AstraZeneca extends cancer gene sequencing collaborations

AstraZeneca (AZ) is to collaborate with gene sequencing company, Illumina, to develop its next generation sequencing (NGS) platform for companion diagnostic tests for use with AZ’s oncology portfolio.

The agreement represents the third diagnostic collaboration for AZ in recent weeks following agreements with Roche and Qiagen, as AZ pushes forward in its commitment to personalised medicine solutions. The Roche and Qiagen studies will analyse the DNA from lung cancer patients’ tumours to determine their epidermal growth factor receptor (EGFR) mutation status.

In this latest partnership with AZ, Illumina’s cutting-edge technology will be applied to a novel companion diagnostic test in pivotal studies for one of AZ’s investigational oncology compounds. If successful, this will be one of the first NGS-based companion diagnostic tests for a novel drug in the world and could speed the clinical trial process.

In July, Illumina was chosen by the British government to work on its 100K Genomes Project, sequencing 100,000 genomes of patients and families and linking this to the National Health Service database.

Illumina’s NGS technology allows rapid sequencing of multiple genes in a much faster and cheaper way than traditional DNA sequencing methods. Under the collaboration, it will be used to screen a panel of several gene sequences, scanning for all possible genetic variants — known and unknown — rather than specified mutations from a single tumour sample.

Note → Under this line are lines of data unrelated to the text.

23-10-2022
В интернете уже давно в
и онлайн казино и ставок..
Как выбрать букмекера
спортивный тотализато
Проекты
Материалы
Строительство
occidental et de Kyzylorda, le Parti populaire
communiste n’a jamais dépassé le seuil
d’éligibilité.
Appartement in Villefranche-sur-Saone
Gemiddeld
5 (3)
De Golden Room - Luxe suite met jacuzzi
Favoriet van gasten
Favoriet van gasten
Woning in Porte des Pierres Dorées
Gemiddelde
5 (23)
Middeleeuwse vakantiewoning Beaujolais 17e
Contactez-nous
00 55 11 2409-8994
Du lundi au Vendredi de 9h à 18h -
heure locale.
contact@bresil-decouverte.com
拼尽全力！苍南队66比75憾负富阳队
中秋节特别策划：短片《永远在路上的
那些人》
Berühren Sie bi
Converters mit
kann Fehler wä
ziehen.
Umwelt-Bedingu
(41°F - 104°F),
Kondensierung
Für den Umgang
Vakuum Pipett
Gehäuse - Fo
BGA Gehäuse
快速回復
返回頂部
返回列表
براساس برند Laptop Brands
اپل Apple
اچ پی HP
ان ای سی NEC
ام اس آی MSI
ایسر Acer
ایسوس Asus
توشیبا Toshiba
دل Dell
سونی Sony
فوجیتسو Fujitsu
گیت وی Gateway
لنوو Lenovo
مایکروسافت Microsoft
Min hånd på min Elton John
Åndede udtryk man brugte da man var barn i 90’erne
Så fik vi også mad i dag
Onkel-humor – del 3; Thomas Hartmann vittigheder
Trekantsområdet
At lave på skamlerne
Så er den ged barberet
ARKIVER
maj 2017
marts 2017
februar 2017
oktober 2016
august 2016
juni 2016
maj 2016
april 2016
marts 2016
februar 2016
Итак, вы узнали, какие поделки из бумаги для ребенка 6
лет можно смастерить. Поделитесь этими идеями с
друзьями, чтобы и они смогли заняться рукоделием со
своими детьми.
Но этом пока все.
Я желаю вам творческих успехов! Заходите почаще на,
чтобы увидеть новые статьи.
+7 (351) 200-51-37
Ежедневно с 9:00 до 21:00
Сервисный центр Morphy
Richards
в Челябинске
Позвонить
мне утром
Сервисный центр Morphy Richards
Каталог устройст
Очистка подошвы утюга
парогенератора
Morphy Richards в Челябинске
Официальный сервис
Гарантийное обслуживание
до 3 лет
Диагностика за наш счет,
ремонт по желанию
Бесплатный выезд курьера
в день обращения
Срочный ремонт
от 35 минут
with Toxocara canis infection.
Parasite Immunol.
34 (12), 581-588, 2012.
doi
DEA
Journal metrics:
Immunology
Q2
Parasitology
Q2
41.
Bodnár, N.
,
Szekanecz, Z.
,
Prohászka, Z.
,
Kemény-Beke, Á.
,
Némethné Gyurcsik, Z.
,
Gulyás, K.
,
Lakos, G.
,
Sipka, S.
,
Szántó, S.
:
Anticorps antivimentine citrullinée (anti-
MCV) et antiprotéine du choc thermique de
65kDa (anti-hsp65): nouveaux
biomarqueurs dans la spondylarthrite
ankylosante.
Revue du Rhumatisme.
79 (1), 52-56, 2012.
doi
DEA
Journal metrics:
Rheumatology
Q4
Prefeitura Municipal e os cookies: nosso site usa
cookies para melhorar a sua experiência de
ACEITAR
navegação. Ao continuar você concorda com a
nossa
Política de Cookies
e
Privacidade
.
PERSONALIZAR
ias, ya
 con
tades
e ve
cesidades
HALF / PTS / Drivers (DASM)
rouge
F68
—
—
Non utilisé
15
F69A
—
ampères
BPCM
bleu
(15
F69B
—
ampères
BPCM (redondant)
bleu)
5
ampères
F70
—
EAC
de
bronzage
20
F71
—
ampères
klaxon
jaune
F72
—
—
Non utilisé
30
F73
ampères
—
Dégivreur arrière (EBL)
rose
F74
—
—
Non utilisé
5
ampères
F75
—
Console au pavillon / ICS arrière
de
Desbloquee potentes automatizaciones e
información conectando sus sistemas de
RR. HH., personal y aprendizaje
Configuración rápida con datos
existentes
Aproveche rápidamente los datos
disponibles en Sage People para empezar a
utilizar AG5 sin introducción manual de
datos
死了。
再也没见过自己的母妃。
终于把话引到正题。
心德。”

The comprehensive information obtained from sequencing full genes will be used to predict which patients will respond to certain treatments.

Ruth March, vice president, Personalised Healthcare & Biomarkers at AZ said: “This partnership has the potential to deliver an unprecedented amount of clinical information from a single test. Illumina’s technology will inform doctors about the molecular make-up of their patients’ tumours, enabling them to match medicines to the drivers of disease. Our aim is for doctors to be able to use these tests to prescribe the right medicines for the right patients – bringing benefits to healthcare professionals, payers and patients alike.”

“Illumina is developing a universal test system to support our partners’ oncology drug pipelines,” said Dr Rick Klausner, Illumina’s chief medical officer. “We’re excited to be working together with companies such as AstraZeneca, and other bodies, to maximize genomic medicine benefits to patients.” He added that the 100K Genomes Project work would be carried out in Cambridge, UK, through which the company would be “contributing to making the UK the first ever country to introduce genome sequencing into its mainstream healthcare provision.”